» **Arbeitsauftrag 1**:
Beantworte zum Forenthread über das Echolot in Österreich:
(a) Was droht laut gismowolf, wenn ein vereidigtes Kontrollorgan jemanden beim Angeln mit eingeschaltetem Echolot erwischt?
(b) Wie viele Landmarken soll man sich suchen, um eine Stelle mit der Angel wiederzufinden?
(c) Für welche Zwecke nimmt der zitierte Gesetzestext die Verwendung von Echoloten vom Verbot aus?
» **Arbeitsauftrag 2**: Entnimm dem Forenthread über das Echolot in Österreich wortgetreu den Abschnitt, der mit „Wenn Du von“ beginnt und mit „der Angel wiederfindest!“ endet.

» **Vorliegender Text**:
■ ■ ■ ■ ■

# Echolot in Österreich



## soelli (12. August 2012)

Hallo!

Was passiert eigentlich wenn man in Österreich beim Angeln mit Echolot erwischt wird??

MfG

soelli


----------



## gismowolf (12. August 2012)

*AW: Echolot in Österreich*

Servus soelli !
Wenn Du von einem vereidigtem Kontrollorgan beim Angeln mit eingeschaltetem Echolot erwischt wirst,dann wird dieser Dir die Lizenz entziehen oder Du bekommst eine Verwarnung,wenn er gutmütig ist.
Du darfst jedoch ohne zu angeln(da würde ich sogar das Angelzeug im Auto lassen!)mit dem Echolot Wassertiefen,Unterwasserberge,etc.suchen und eventuell in einer Karte einzeichnen,dann suchst Du Dir Landmarken (2 oder 3 im Schnittpunkt)damit Du die Stelle dann mit der Angel wiederfindest!


----------



## soelli (12. August 2012)

*AW: Echolot in Österreich*

was hat das Verbot eigentlich für einen Hintergrund bzw. Sinn?? Die Frage konnten Sie mir nicht mal bei der Prüfung klar beantworten. Sind wir glaub ich so ziemlich die einzigen mit dem Verbot in Europa!

Gruß


----------



## gismowolf (12. August 2012)

*AW: Echolot in Österreich*

Da wirst Du recht haben!Ich kenne diese Bestimmung auch nur in Österreich!
Vielleicht hat da einer (oder mehrere) der Fischereirevierobmänner,die ja hauptsächlich auch Berufsfischer sind,gefürchtet,daß dann die von Ihnen eingesetzten Fische vermehrt gefangen werden???!


----------



## Spitzbua (18. Oktober 2012)

*AW: Echolot in Österreich*

Gesetzestext:



> Die Verwendung von Echoloten bei der Ausübung des Fischfanges ist, ausgenommen für Maßnahmen im Interesse der Wissenschaft oder Forschung sowie zur Gewinnung von Fischlaich, verboten.


----------

■ ■ ■ ■ ■

Gesammelte Daten:
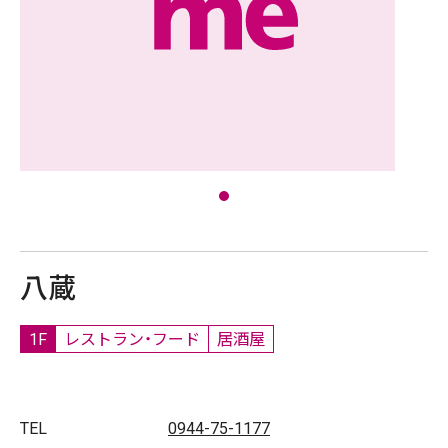
八蔵
1F
レストラン・フード
居酒屋
TEL
0944-75-1177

■ ■ ■ ■ ■

» **Antwortfeld 1**:
(a) Das Kontrollorgan entzieht die Lizenz, oder man bekommt eine Verwarnung, wenn er gutmütig ist.
(b) Zwei oder drei Landmarken im Schnittpunkt.
(c) Für Maßnahmen im Interesse der Wissenschaft oder Forschung sowie zur Gewinnung von Fischlaich.

» **Antwortfeld 2**:
Wenn Du von einem vereidigtem Kontrollorgan beim Angeln mit eingeschaltetem Echolot erwischt wirst,dann wird dieser Dir die Lizenz entziehen oder Du bekommst eine Verwarnung,wenn er gutmütig ist.
Du darfst jedoch ohne zu angeln(da würde ich sogar das Angelzeug im Auto lassen!)mit dem Echolot Wassertiefen,Unterwasserberge,etc.suchen und eventuell in einer Karte einzeichnen,dann suchst Du Dir Landmarken (2 oder 3 im Schnittpunkt)damit Du die Stelle dann mit der Angel wiederfindest!